- [Directions]
Write out these lines again with "HierarchyCollection" replaced by "TreeCollection" everywhere it appears, keeping everything else the same. Leave the pictures out of your answer.

*** Extracted data ***

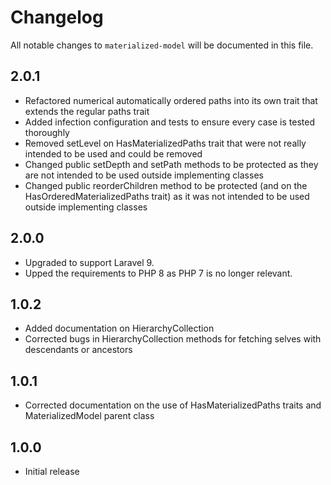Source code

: # Changelog

All notable changes to `materialized-model` will be documented in this file.

## 2.0.1
- Refactored numerical automatically ordered paths into its own trait that extends the regular paths trait
- Added infection configuration and tests to ensure every case is tested thoroughly
- Removed setLevel on HasMaterializedPaths trait that were not really intended to be used and could be removed
- Changed public setDepth and setPath methods to be protected as they are not intended to be used outside implementing classes
- Changed public reorderChildren method to be protected (and on the HasOrderedMaterializedPaths trait) as it was not intended to be used outside implementing classes

## 2.0.0
- Upgraded to support Laravel 9.
- Upped the requirements to PHP 8 as PHP 7 is no longer relevant.

## 1.0.2
- Added documentation on HierarchyCollection
- Corrected bugs in HierarchyCollection methods for fetching selves with descendants or ancestors

##  1.0.1
- Corrected documentation on the use of HasMaterializedPaths traits and MaterializedModel parent class

##  1.0.0
- Initial release
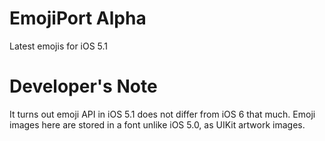 EmojiPort Alpha
=============

Latest emojis for iOS 5.1

Developer's Note
=============

It turns out emoji API in iOS 5.1 does not differ from iOS 6 that much. Emoji images here are stored in a font unlike iOS 5.0, as UIKit artwork images.
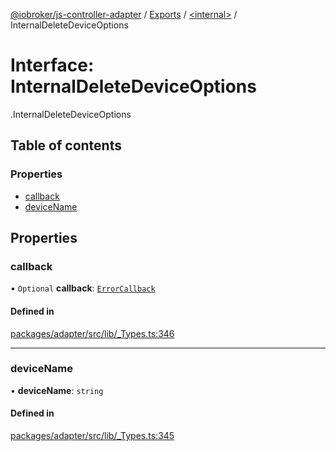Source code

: [@iobroker/js-controller-adapter](../README.md) / [Exports](../modules.md) / [<internal\>](../modules/internal_.md) / InternalDeleteDeviceOptions

# Interface: InternalDeleteDeviceOptions

[<internal>](../modules/internal_.md).InternalDeleteDeviceOptions

## Table of contents

### Properties

- [callback](internal_.InternalDeleteDeviceOptions.md#callback)
- [deviceName](internal_.InternalDeleteDeviceOptions.md#devicename)

## Properties

### callback

• `Optional` **callback**: [`ErrorCallback`](../modules/internal_.md#errorcallback)

#### Defined in

[packages/adapter/src/lib/_Types.ts:346](https://github.com/ioBroker/ioBroker.js-controller/blob/10c2c37d/packages/adapter/src/lib/_Types.ts#L346)

___

### deviceName

• **deviceName**: `string`

#### Defined in

[packages/adapter/src/lib/_Types.ts:345](https://github.com/ioBroker/ioBroker.js-controller/blob/10c2c37d/packages/adapter/src/lib/_Types.ts#L345)
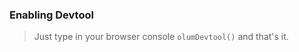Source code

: <!-- ### Installation
> Download latest version of olum [Devtool](https://raw.githubusercontent.com/olumjs/olum-devtool/master/devtool.js) and make sure to add `devtool.js` file in `public` folder of your project -->

### Enabling Devtool
> Just type in your browser console `olumDevtool()` and that's it.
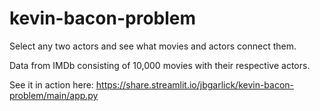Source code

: # kevin-bacon-problem
Select any two actors and see what movies and actors connect them.

Data from IMDb consisting of 10,000 movies with their respective actors.

See it in action here: https://share.streamlit.io/jbgarlick/kevin-bacon-problem/main/app.py
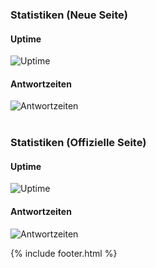 ---
---

<h3>
  Statistiken (Neue Seite)
</h3>
<div class="row">
  <div class="col-lg-4">
    <h4>
      Uptime
    </h4>
    <!--img src="http://share.pingdom.com/banners/cc86f6d0" alt="Uptime"-->
    <img src="https://github-camo.global.ssl.fastly.net/3e475fc0f500f4e7b2d70fa36f1f8ea076f48180/687474703a2f2f73686172652e70696e67646f6d2e636f6d2f62616e6e6572732f6363383666366430" alt="Uptime">
    <br>
  </div>
  <div class="col-lg-4">
    <h4>
      Antwortzeiten
    </h4>
    <!--img src="http://share.pingdom.com/banners/0d21e7b1" alt="Antwortzeiten"-->
    <img src="https://github-camo.global.ssl.fastly.net/82a3f296076a3047570e24e413e91d6920900062/687474703a2f2f73686172652e70696e67646f6d2e636f6d2f62616e6e6572732f3064323165376231" alt="Antwortzeiten">
    <br>
  </div>
</div>
<br />
<h3>
  Statistiken (Offizielle Seite)
</h3>
<div class="row">
  <div class="col-lg-4">
    <h4>
      Uptime
    </h4>
    <!--img src="http://share.pingdom.com/banners/946f5f99" alt="Uptime"-->
    <img src="https://github-camo.global.ssl.fastly.net/5884a26611ed48f214ab31cba11d37194bcb88d7/687474703a2f2f73686172652e70696e67646f6d2e636f6d2f62616e6e6572732f3934366635663939" alt="Uptime">
    <br>
  </div>
  <div class="col-lg-4">
    <h4>
      Antwortzeiten
    </h4>
    <!--img src="http://share.pingdom.com/banners/14d984fa" alt="Antwortzeiten"-->
    <img src="https://github-camo.global.ssl.fastly.net/ca6ccf38540955c8c773cebde03b14dea12567d2/687474703a2f2f73686172652e70696e67646f6d2e636f6d2f62616e6e6572732f3134643938346661" alt="Antwortzeiten">
    <br>
  </div>
</div>

{% include footer.html %}
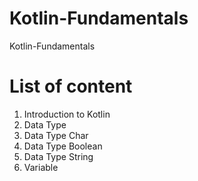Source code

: # Kotlin-Fundamentals
Kotlin-Fundamentals
# List of content
1. Introduction to Kotlin
2. Data Type
3. Data Type Char
4. Data Type Boolean
5. Data Type String
6. Variable

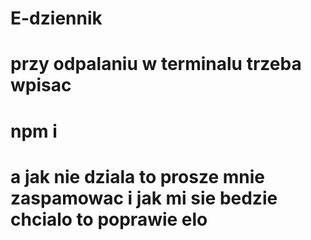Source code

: # E-dziennik

# przy odpalaniu w terminalu trzeba wpisac 
# npm i
# a jak nie dziala to prosze mnie zaspamowac i jak mi sie bedzie chcialo to poprawie elo
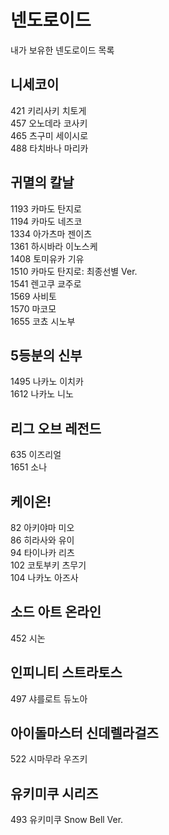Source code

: 넨도로이드
===
내가 보유한 넨도로이드 목록

니세코이
---
421 키리사키 치토게\
457 오노데라 코사키\
465 츠구미 세이시로\
488 타치바나 마리카

귀멸의 칼날
---
1193 카마도 탄지로\
1194 카마도 네즈코\
1334 아가츠마 젠이츠\
1361 하시바라 이노스케\
1408 토미유카 기유\
1510 카마도 탄지로: 최종선별 Ver.\
1541 렌고쿠 쿄주로\
1569 사비토\
1570 마코모\
1655 코쵸 시노부

5등분의 신부
---
1495 나카노 이치카\
1612 나카노 니노

리그 오브 레전드
---
635 이즈리얼\
1651 소나

케이온!
---
82 아키야마 미오\
86 히라사와 유이\
94 타이나카 리츠\
102 코토부키 츠무기\
104 나카노 아즈사

소드 아트 온라인
---
452 시논

인피니티 스트라토스
---
497 샤를로트 듀노아

아이돌마스터 신데렐라걸즈
---
522 시마무라 우즈키

유키미쿠 시리즈
---
493 유키미쿠 Snow Bell Ver.

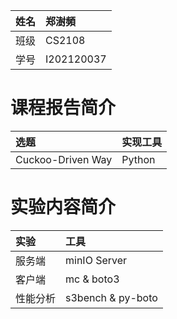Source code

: 
|姓名|郑澍頻|
|:---|:---|
|班级|CS2108|
|学号|I202120037|


# 课程报告简介

|选题|实现工具|
|:----|:----|
|Cuckoo-Driven Way|Python|

# 实验内容简介

|实验|工具|
|:---|:---|
|服务端|minIO Server|
|客户端|mc & boto3|
|性能分析|s3bench & py-boto|
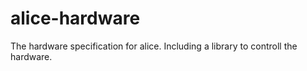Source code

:# alice-hardware
The hardware specification for alice. Including a library to controll the hardware.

*** End of Extracted data ***

- [Problem solution]
Source code

: # Changelog

All notable changes to `materialized-model` will be documented in this file.

## 2.0.1
- Refactored numerical automatically ordered paths into its own trait that extends the regular paths trait
- Added infection configuration and tests to ensure every case is tested thoroughly
- Removed setLevel on HasMaterializedPaths trait that were not really intended to be used and could be removed
- Changed public setDepth and setPath methods to be protected as they are not intended to be used outside implementing classes
- Changed public reorderChildren method to be protected (and on the HasOrderedMaterializedPaths trait) as it was not intended to be used outside implementing classes

## 2.0.0
- Upgraded to support Laravel 9.
- Upped the requirements to PHP 8 as PHP 7 is no longer relevant.

## 1.0.2
- Added documentation on TreeCollection
- Corrected bugs in TreeCollection methods for fetching selves with descendants or ancestors

##  1.0.1
- Corrected documentation on the use of HasMaterializedPaths traits and MaterializedModel parent class

##  1.0.0
- Initial release
 EmojiPort Alpha
=============

Latest emojis for iOS 5.1

Developer's Note
=============

It turns out emoji API in iOS 5.1 does not differ from iOS 6 that much. Emoji images here are stored in a font unlike iOS 5.0, as UIKit artwork images.
Source code

: [@iobroker/js-controller-adapter](../README.md) / [Exports](../modules.md) / [<internal\>](../modules/internal_.md) / InternalDeleteDeviceOptions

# Interface: InternalDeleteDeviceOptions

[<internal>](../modules/internal_.md).InternalDeleteDeviceOptions

## Table of contents

### Properties

- [callback](internal_.InternalDeleteDeviceOptions.md#callback)
- [deviceName](internal_.InternalDeleteDeviceOptions.md#devicename)

## Properties

### callback

• `Optional` **callback**: [`ErrorCallback`](../modules/internal_.md#errorcallback)

#### Defined in

[packages/adapter/src/lib/_Types.ts:346](https://github.com/ioBroker/ioBroker.js-controller/blob/10c2c37d/packages/adapter/src/lib/_Types.ts#L346)

___

### deviceName

• **deviceName**: `string`

#### Defined in

[packages/adapter/src/lib/_Types.ts:345](https://github.com/ioBroker/ioBroker.js-controller/blob/10c2c37d/packages/adapter/src/lib/_Types.ts#L345)
Source code

: <!-- ### Installation
> Download latest version of olum [Devtool](https://raw.githubusercontent.com/olumjs/olum-devtool/master/devtool.js) and make sure to add `devtool.js` file in `public` folder of your project -->

### Enabling Devtool
> Just type in your browser console `olumDevtool()` and that's it.
Source code

: # kevin-bacon-problem
Select any two actors and see what movies and actors connect them.

Data from IMDb consisting of 10,000 movies with their respective actors.

See it in action here: https://share.streamlit.io/jbgarlick/kevin-bacon-problem/main/app.py
 ---
---

<h3>
  Statistiken (Neue Seite)
</h3>
<div class="row">
  <div class="col-lg-4">
    <h4>
      Uptime
    </h4>
    <!--img src="http://share.pingdom.com/banners/cc86f6d0" alt="Uptime"-->
    <img src="https://github-camo.global.ssl.fastly.net/3e475fc0f500f4e7b2d70fa36f1f8ea076f48180/687474703a2f2f73686172652e70696e67646f6d2e636f6d2f62616e6e6572732f6363383666366430" alt="Uptime">
    <br>
  </div>
  <div class="col-lg-4">
    <h4>
      Antwortzeiten
    </h4>
    <!--img src="http://share.pingdom.com/banners/0d21e7b1" alt="Antwortzeiten"-->
    <img src="https://github-camo.global.ssl.fastly.net/82a3f296076a3047570e24e413e91d6920900062/687474703a2f2f73686172652e70696e67646f6d2e636f6d2f62616e6e6572732f3064323165376231" alt="Antwortzeiten">
    <br>
  </div>
</div>
<br />
<h3>
  Statistiken (Offizielle Seite)
</h3>
<div class="row">
  <div class="col-lg-4">
    <h4>
      Uptime
    </h4>
    <!--img src="http://share.pingdom.com/banners/946f5f99" alt="Uptime"-->
    <img src="https://github-camo.global.ssl.fastly.net/5884a26611ed48f214ab31cba11d37194bcb88d7/687474703a2f2f73686172652e70696e67646f6d2e636f6d2f62616e6e6572732f3934366635663939" alt="Uptime">
    <br>
  </div>
  <div class="col-lg-4">
    <h4>
      Antwortzeiten
    </h4>
    <!--img src="http://share.pingdom.com/banners/14d984fa" alt="Antwortzeiten"-->
    <img src="https://github-camo.global.ssl.fastly.net/ca6ccf38540955c8c773cebde03b14dea12567d2/687474703a2f2f73686172652e70696e67646f6d2e636f6d2f62616e6e6572732f3134643938346661" alt="Antwortzeiten">
    <br>
  </div>
</div>

{% include footer.html %}
Source code

: # Kotlin-Fundamentals
Kotlin-Fundamentals
# List of content
1. Introduction to Kotlin
2. Data Type
3. Data Type Char
4. Data Type Boolean
5. Data Type String
6. Variable

Source code

: # E-dziennik

# przy odpalaniu w terminalu trzeba wpisac 
# npm i
# a jak nie dziala to prosze mnie zaspamowac i jak mi sie bedzie chcialo to poprawie elo
Source code

: 넨도로이드
===
내가 보유한 넨도로이드 목록

니세코이
---
421 키리사키 치토게\
457 오노데라 코사키\
465 츠구미 세이시로\
488 타치바나 마리카

귀멸의 칼날
---
1193 카마도 탄지로\
1194 카마도 네즈코\
1334 아가츠마 젠이츠\
1361 하시바라 이노스케\
1408 토미유카 기유\
1510 카마도 탄지로: 최종선별 Ver.\
1541 렌고쿠 쿄주로\
1569 사비토\
1570 마코모\
1655 코쵸 시노부

5등분의 신부
---
1495 나카노 이치카\
1612 나카노 니노

리그 오브 레전드
---
635 이즈리얼\
1651 소나

케이온!
---
82 아키야마 미오\
86 히라사와 유이\
94 타이나카 리츠\
102 코토부키 츠무기\
104 나카노 아즈사

소드 아트 온라인
---
452 시논

인피니티 스트라토스
---
497 샤를로트 듀노아

아이돌마스터 신데렐라걸즈
---
522 시마무라 우즈키

유키미쿠 시리즈
---
493 유키미쿠 Snow Bell Ver.

Source code

: 
|姓名|郑澍頻|
|:---|:---|
|班级|CS2108|
|学号|I202120037|


# 课程报告简介

|选题|实现工具|
|:----|:----|
|Cuckoo-Driven Way|Python|

# 实验内容简介

|实验|工具|
|:---|:---|
|服务端|minIO Server|
|客户端|mc & boto3|
|性能分析|s3bench & py-boto|
Source code

:# alice-hardware
The hardware specification for alice. Including a library to controll the hardware.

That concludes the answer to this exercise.